The fourth biodistribution evaluated the differences in tissue distributions between the closo-decaborate(2-) and closo-dodecaborate(2-) moieties (both as Et₃NH salts) in a more complex biomolecule, a biotinidase-stabilized biotin derivative. For in vivo evaluation, stabilization of the biotinamide bond to cleavage from the serum enzyme biotinidase (40–42) is required so that the radiolabel remains with the biotin moiety. Our previous studies have demonstrated that a number of functional groups can be built into the carbon alpha to the biotinamide bond to block enzymatic cleavage of that bond (26, 43, 44). In this study, a carboxylate methyl ester was used in the biotin derivatives. The carboxylate methyl ester is not generally used for biotinidase blocking due to its high lipophilicity. However, for this comparison, optimization of the biotin derivative was not required so the methyl ester was used in the study because it can be readily prepared. The radioiodinated derivatives [¹³¹I]3b and [¹²⁵I]4b were evaluated in mice at 1 and 4 h pi. The biodistribution data (Figure 4) show that the only substantive difference between the two radioiodinated biotin derivatives is in the kidney concentrations. As might be expected based on the prior studies with simple n-propylamide-substituted closo-borate(2-) moieties, the closo-dodecaborate(2-) derivative, [¹²⁵I]4b, had significantly higher kidney concentrations than the corresponding closo-decaborate(2-) derivative, [¹³¹I]3b.

Summary

The goal of this investigation was to compare the synthetic chemistry, radioiodine and ²¹¹At labeling efficiencies and in vivo tissue distributions between compounds that were identical except that they contained either a closo-decaborate(2-) or a closo-dodecaborate(2-) moiety. Synthesis of closo-borate(2-) derivatives 1a, 2a, 3a and 4a pointed out differences in reaction rates between the two closo-borate(2-) moieties. However, the differences are not considered important in choosing one closo-borate(2-) moiety over the other as both could be substituted with carbon monoxide and subsequently coupled with amine-containing molecules.

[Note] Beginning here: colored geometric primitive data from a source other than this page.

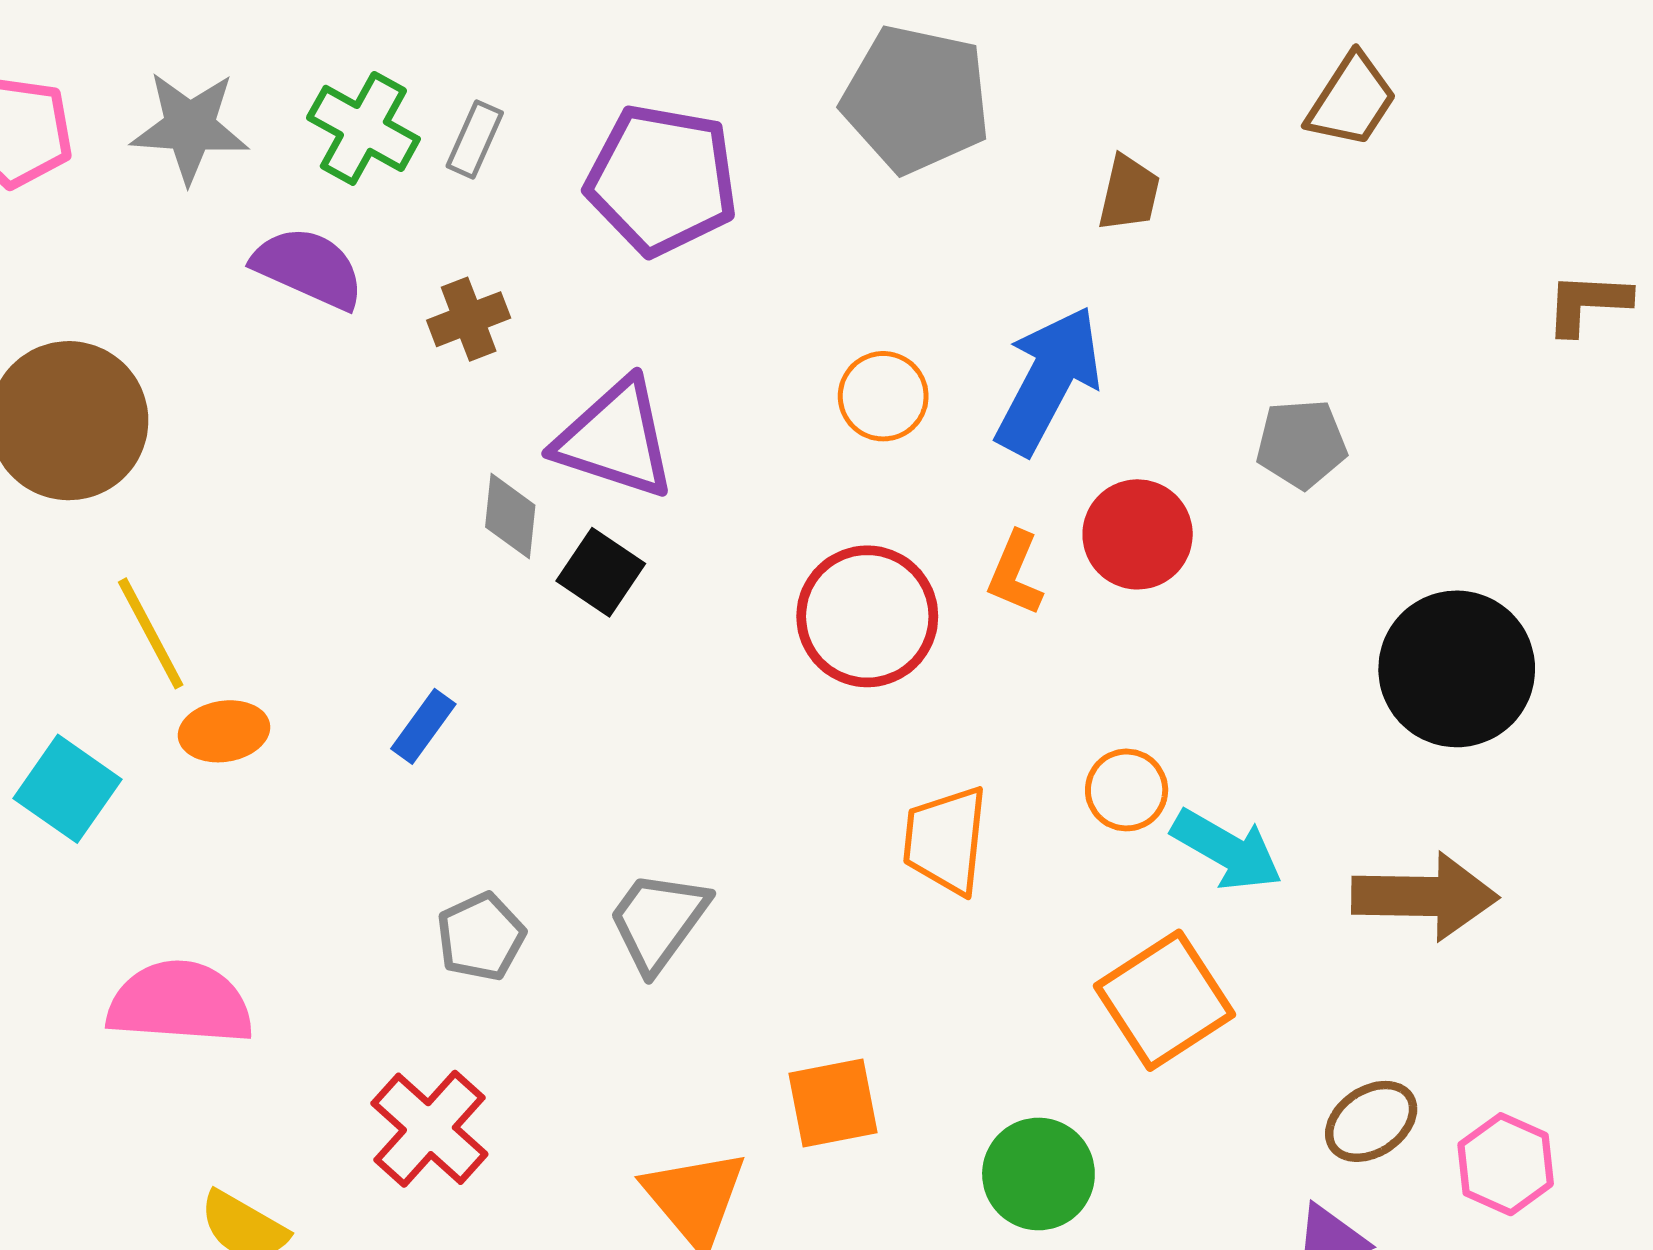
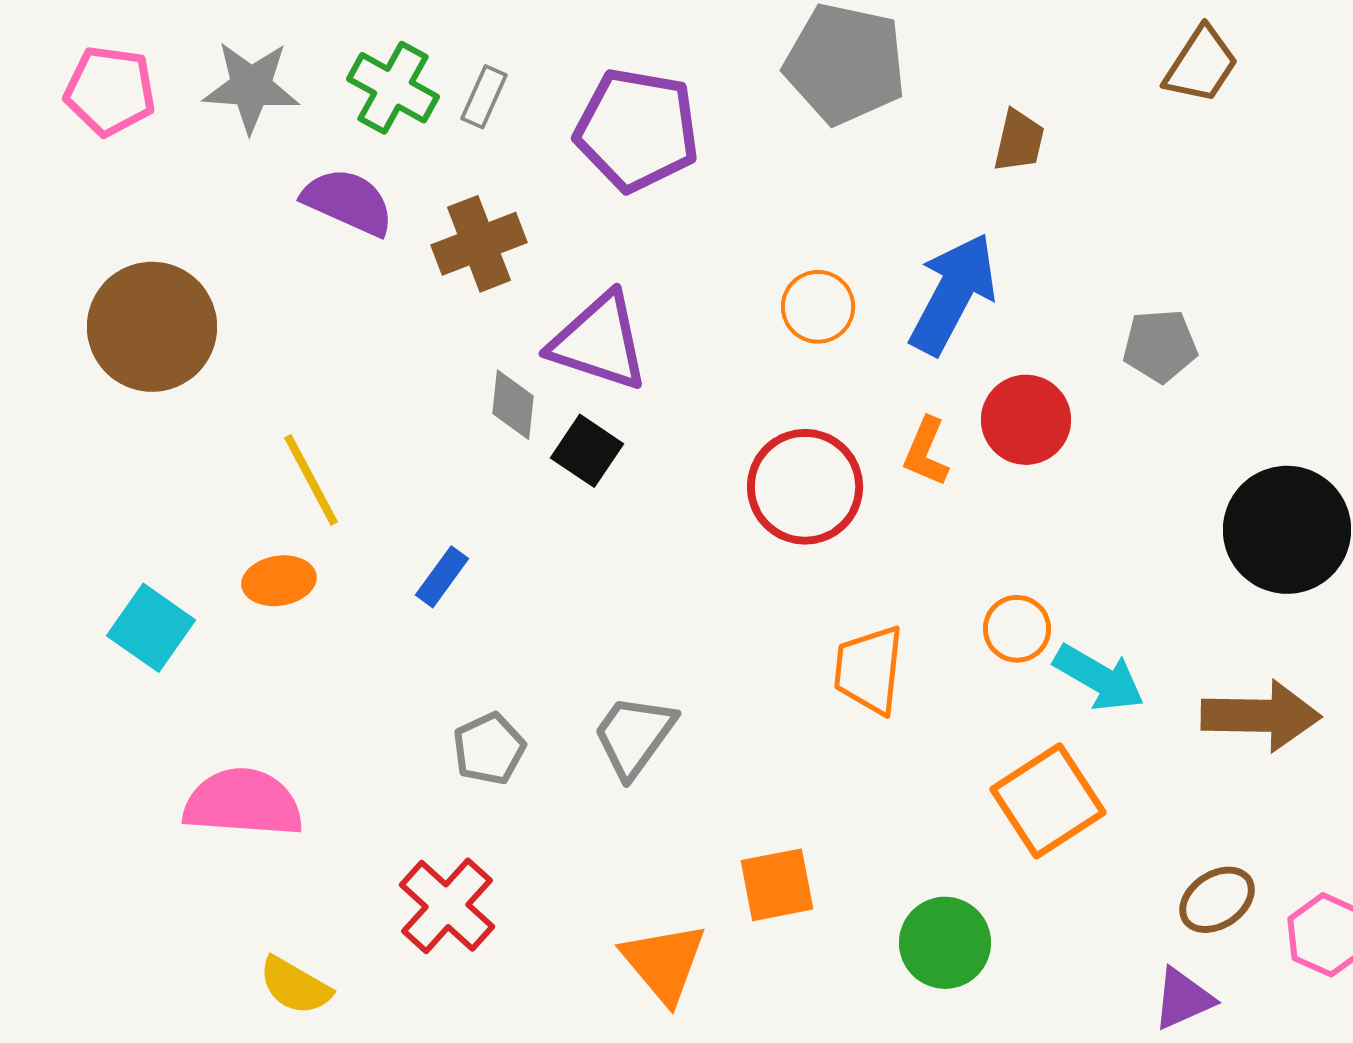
brown cross: (469, 319) -> (479, 244), size x1.4
yellow line: (151, 633) -> (311, 480), moved

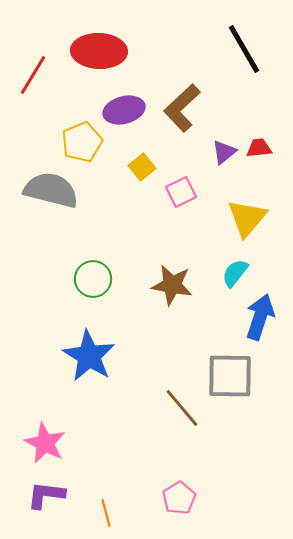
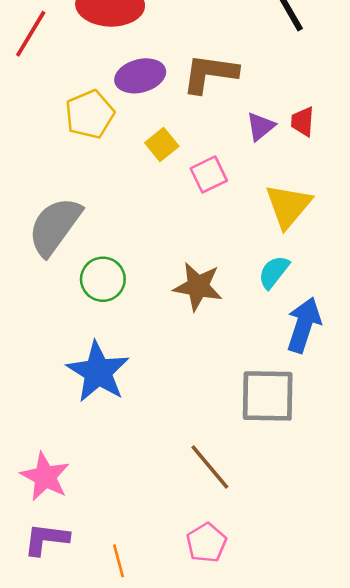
brown L-shape: (182, 108) -> (210, 73), turned 51
red trapezoid: (259, 148) -> (303, 122), turned -80
gray semicircle: (51, 190) -> (55, 226), moved, turned -68
brown line: (182, 408) -> (210, 467), moved

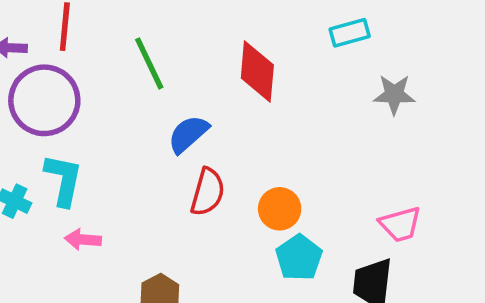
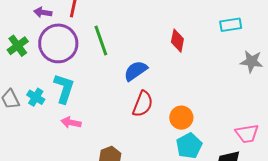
green line: (149, 63) -> (101, 41), moved
red diamond: (257, 72) -> (177, 41), size x0.7

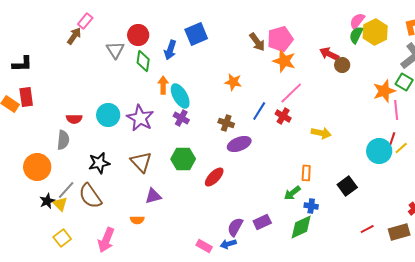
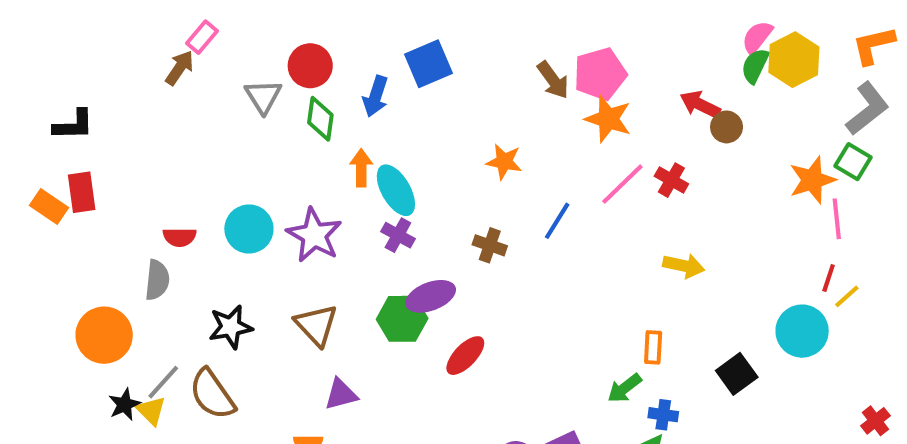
red cross: (283, 116) -> (671, 180), moved
purple ellipse: (239, 144) -> (431, 296), moved
cyan circle: (379, 151) -> (802, 331), moved

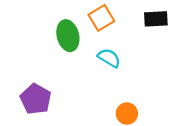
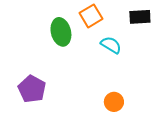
cyan semicircle: (109, 58) -> (111, 45), moved

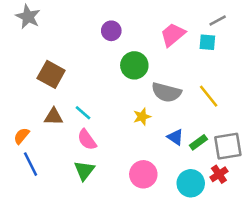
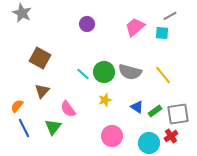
green circle: (134, 65) -> (104, 72), moved
cyan line: (83, 113) -> (83, 74), moved
brown triangle: (54, 117) -> (42, 91), turned -49
yellow star: (142, 117) -> (105, 100), moved
green triangle: (84, 170) -> (53, 127), moved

While only one comparison was done, it appears that ²¹¹At-labeling efficiency is higher in compounds containing the more electron rich closo-decaborate(2-). The tissue distribution data indicated that the ²¹¹At-labeled derivatives with both closo-borate(2-) moieties have high stability toward in vivo deastatination, making this parameter unimportant in the decision between the use of two closo-borate(2-) moieties. However, the tissue distribution indicated that the closo-dodecaborate(2-) is highly sequestered and retained in the kidney, whereas the closo-decaborate(2-) is not. An interesting finding was the fact that the counterion can have a large influence on the tissue distribution, with the highly lipophilic nBu₄N salt causing the compound to be excreted by the hepatobiliary system whereas the Et₃NH salt appears to have much less influence on the distribution. In the final analysis, the low kidney sequestration and rapid tissue clearance of the closo-decaborate(2-) make it the better candidate for use as a pendant group in ²¹¹At-labeling (or radioiodination) of biomolecules for in vivo therapy applications.